Der Verband profiliert ihn als globalen Glücksbringer. Ancelotti spricht bereits portugiesisch in Interviews, lässt sich für Brahma fotografieren und signalisiert Vertragsverlängerung bis 2030. Die Botschaft: Wer jetzt einsteigt, kauft ins Weltmeister-Start-up ein, nicht in eine Fifa-Klientel. Nike, Ambev, Vivo und Itaú haben das verstanden und erhöhen ihre Pakete. „Positive Schlagzeilen um die neue Führung geben Glaubwürdigkeit“, sagt Sponsoringberater René Salviano. Übersetzt: Solange Ancelotti lächelt, schlucken die Finanzchefs die Preiserhöhung.

Die fifa beginnt, brasilien zu vermissen
Die Fifa mag offiziell neutral sein, doch ihre Kasse lebt vom Samba-Image. Ein Turnier ohne Brasilien ist wie Wimbledon ohne Tennis – machbar, aber wer guckt? Die CBF nutzt diesen Druck. Ihre Verhandler sitzen in Miami und Doha, nicht mehr in Rio, und verlangen Prämien, als hätten sie den Pokal schon wieder geholt. Die Gegenseite spielt mit, weil Ancelotti in der Champions League 5-mal triumphierte und selbst Bayern-Bosse noch freundlich grüßen. Mit anderen Worten: Der Name zieht stärker als jede Integrationsklausel.

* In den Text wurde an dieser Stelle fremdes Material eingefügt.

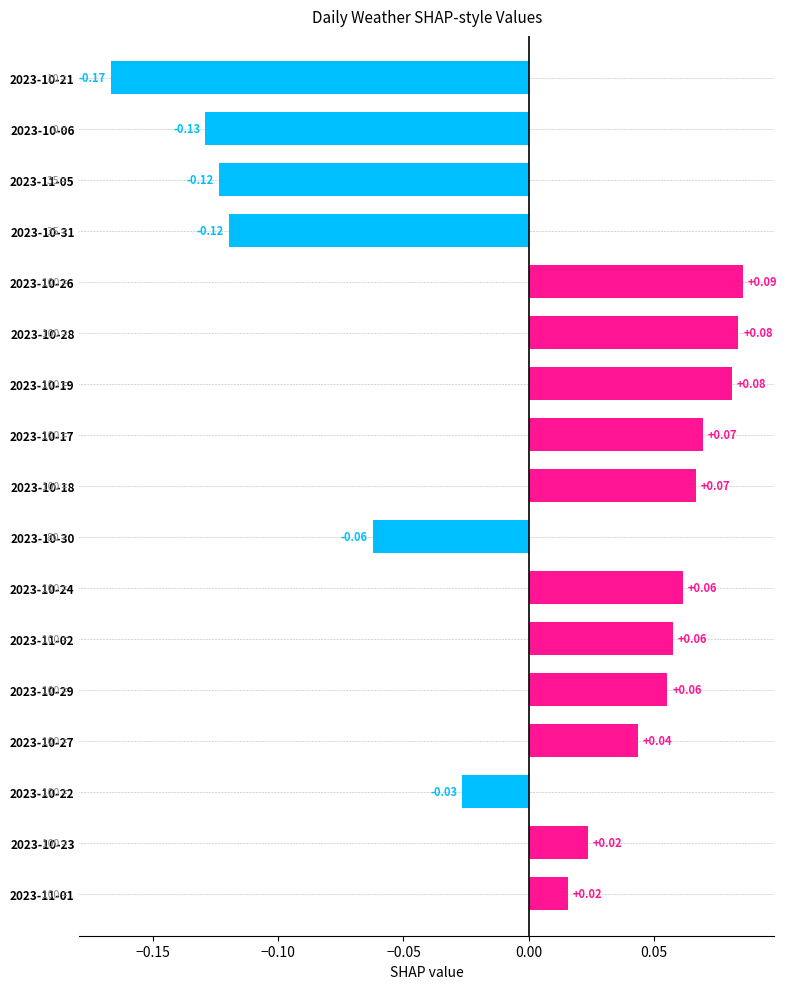

What is the change in value from 2023-10-21 to 2023-10-30?

+0.1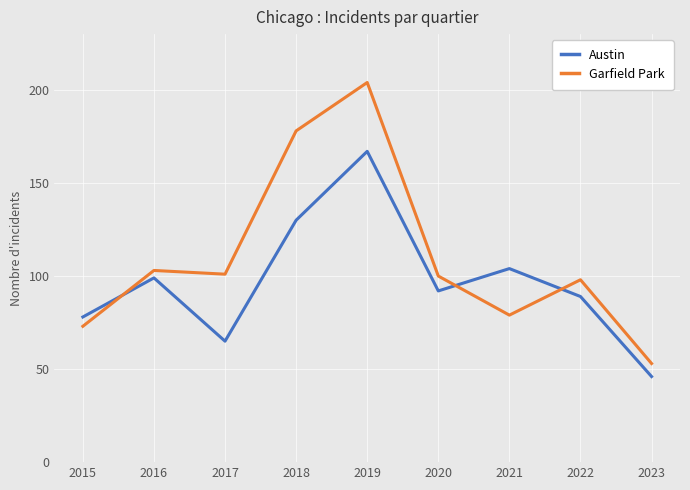

List the series in order of their peak value, highest first.

Garfield Park, Austin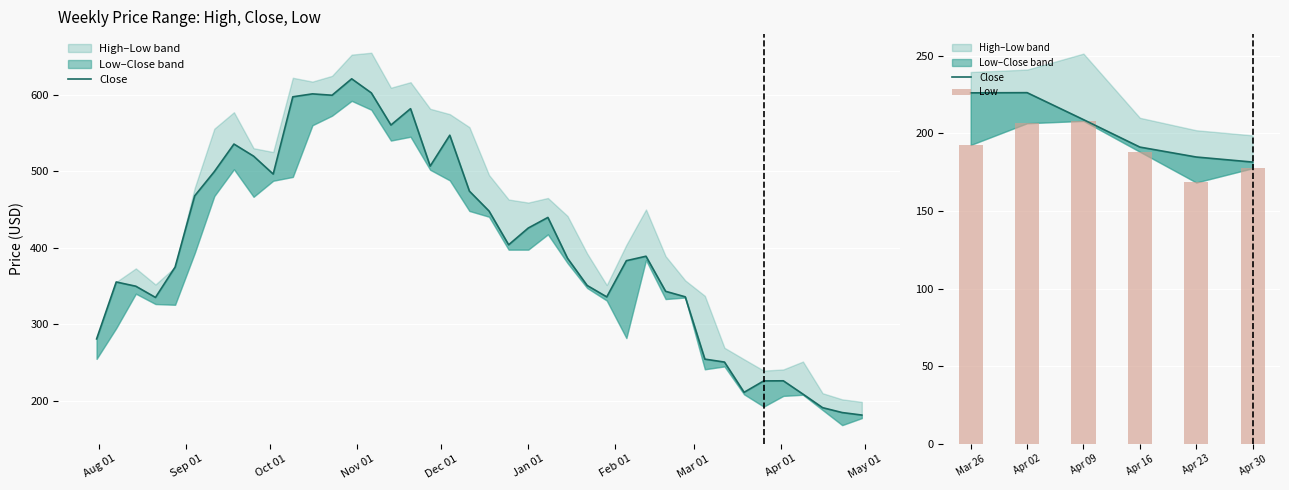

Reading left to right, transcribe all the data shown in this chart.

Close: 226.1	226.2	208.8	191.1	184.7	181.5
Low: 192.5	206.5	208.0	188.1	168.3	177.5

Die Fan-Meinung spaltet sich. Die einen feiern das Sponsoren-Comeback als Beweis, dass Korruption nicht alternativlos ist. Die anderen warnen: Ein Trainer darf nicht zum Rettungsschirm mutieren, sonst folgt der nächste Crash, wenn er mal verliert. Die CBF schweigt geschickt zu diesem Risiko. Ihr Zahlenwerk spricht lauter: 28 Millionen Euro stehen auf der Haben-Seite, und die Uhr läuft bis zur WM 2026. Wer jetzt nicht unterschreibt, zahlt später mehr – oder schaut von außen zu, wenn Neymar, Vinícius und Co. wieder loslegen.
Brasilien hat den Bogen raus: Erst den Superstar verpflichten, dann die Kasse füllen. Ob das Team auf dem Platz mithält, steht auf einem anderen Blatt. Aber das interessiert die Marken erst einmal wenig. Sie haben ihren neuen Helden gefunden – und der steht auf der Seitenlinie, nicht im Strafraum.